HOW TO COMPLETE THIS TASK> Show every line from the entries that follow which holds the word "Battement".

EXERCISE MATERIAL>
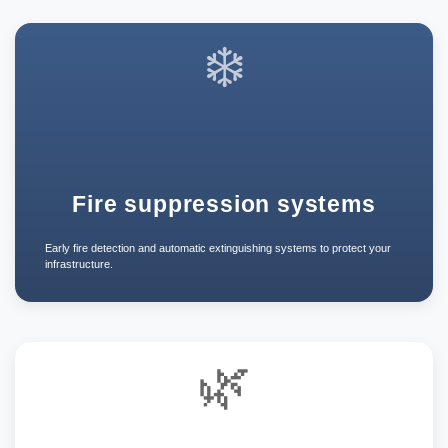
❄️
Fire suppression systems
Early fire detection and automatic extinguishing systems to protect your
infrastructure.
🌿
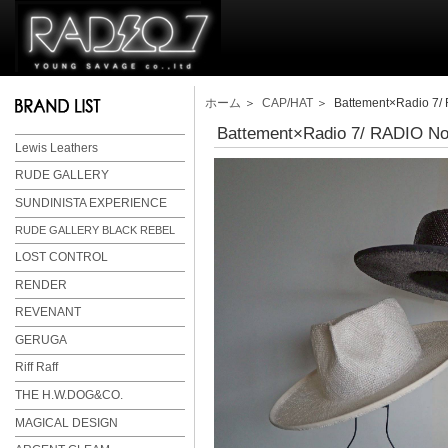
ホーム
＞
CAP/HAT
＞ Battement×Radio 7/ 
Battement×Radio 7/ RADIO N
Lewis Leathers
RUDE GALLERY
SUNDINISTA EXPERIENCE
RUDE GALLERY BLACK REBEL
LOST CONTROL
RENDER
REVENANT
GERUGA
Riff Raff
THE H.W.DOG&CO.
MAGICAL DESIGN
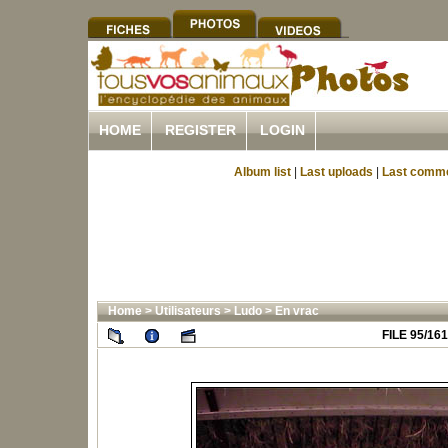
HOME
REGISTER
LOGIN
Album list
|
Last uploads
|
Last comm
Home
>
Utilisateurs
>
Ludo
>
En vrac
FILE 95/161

* * *

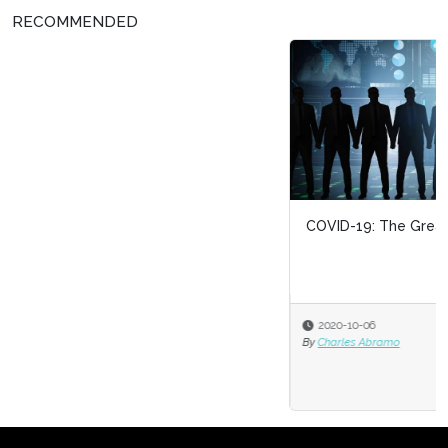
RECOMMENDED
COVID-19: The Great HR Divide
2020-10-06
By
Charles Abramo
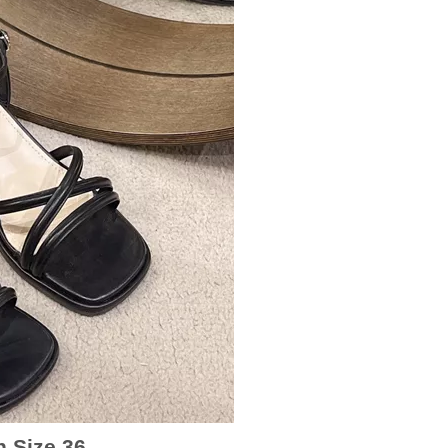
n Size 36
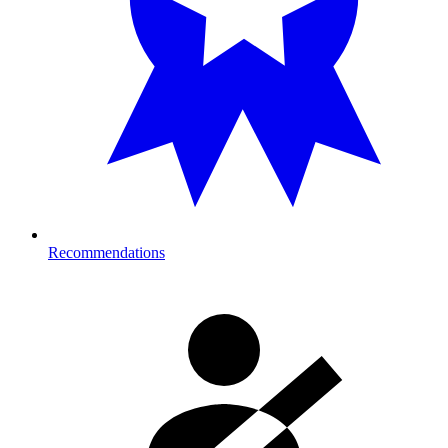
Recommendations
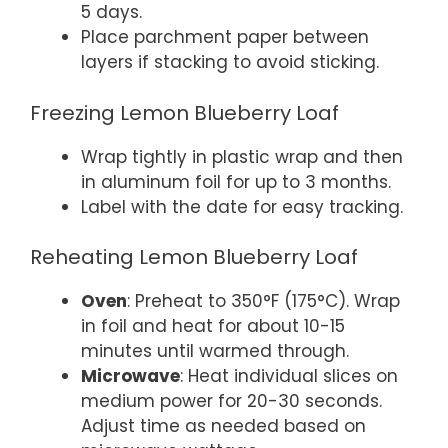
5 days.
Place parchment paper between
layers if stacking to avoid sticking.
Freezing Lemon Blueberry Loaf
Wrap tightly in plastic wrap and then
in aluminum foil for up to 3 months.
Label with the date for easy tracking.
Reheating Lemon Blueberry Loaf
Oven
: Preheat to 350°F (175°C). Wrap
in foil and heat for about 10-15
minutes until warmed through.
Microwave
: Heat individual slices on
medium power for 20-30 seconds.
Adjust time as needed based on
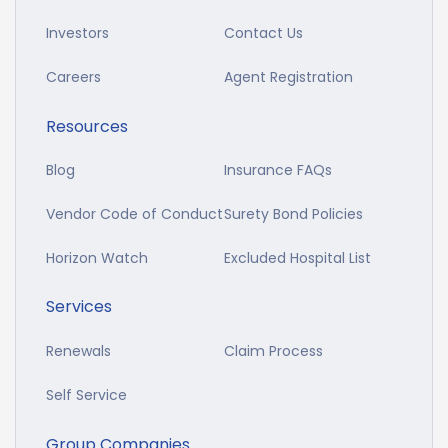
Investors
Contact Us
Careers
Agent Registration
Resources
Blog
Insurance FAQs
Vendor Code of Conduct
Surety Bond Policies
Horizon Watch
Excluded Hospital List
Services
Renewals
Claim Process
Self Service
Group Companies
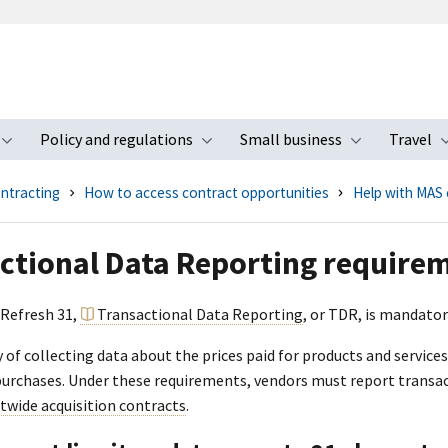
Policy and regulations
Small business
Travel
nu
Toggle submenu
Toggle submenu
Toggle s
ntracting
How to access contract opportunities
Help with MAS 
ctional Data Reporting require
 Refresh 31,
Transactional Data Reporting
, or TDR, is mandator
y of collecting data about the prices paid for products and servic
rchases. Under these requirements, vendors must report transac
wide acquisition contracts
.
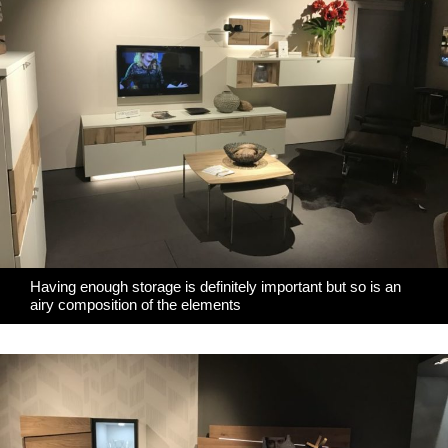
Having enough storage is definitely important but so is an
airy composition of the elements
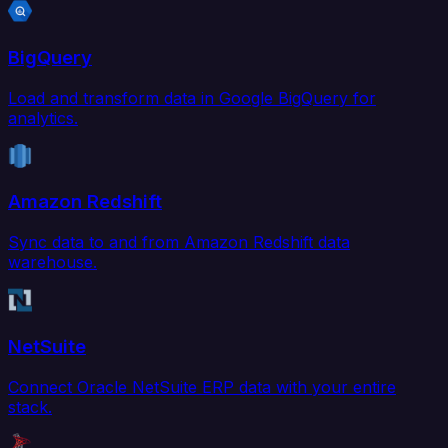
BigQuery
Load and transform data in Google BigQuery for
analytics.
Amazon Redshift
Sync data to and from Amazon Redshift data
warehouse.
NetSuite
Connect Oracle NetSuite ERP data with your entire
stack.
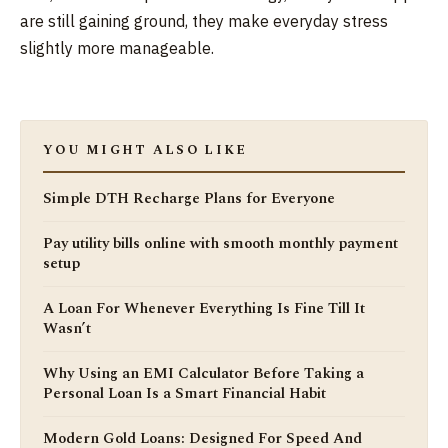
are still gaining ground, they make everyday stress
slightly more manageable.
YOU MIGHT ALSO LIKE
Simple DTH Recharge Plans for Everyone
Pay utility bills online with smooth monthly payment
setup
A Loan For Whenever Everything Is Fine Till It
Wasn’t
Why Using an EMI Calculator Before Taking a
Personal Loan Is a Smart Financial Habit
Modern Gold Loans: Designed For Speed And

REPLY>
＞ Battement×Radio 7/ 
Battement×Radio 7/ RADIO N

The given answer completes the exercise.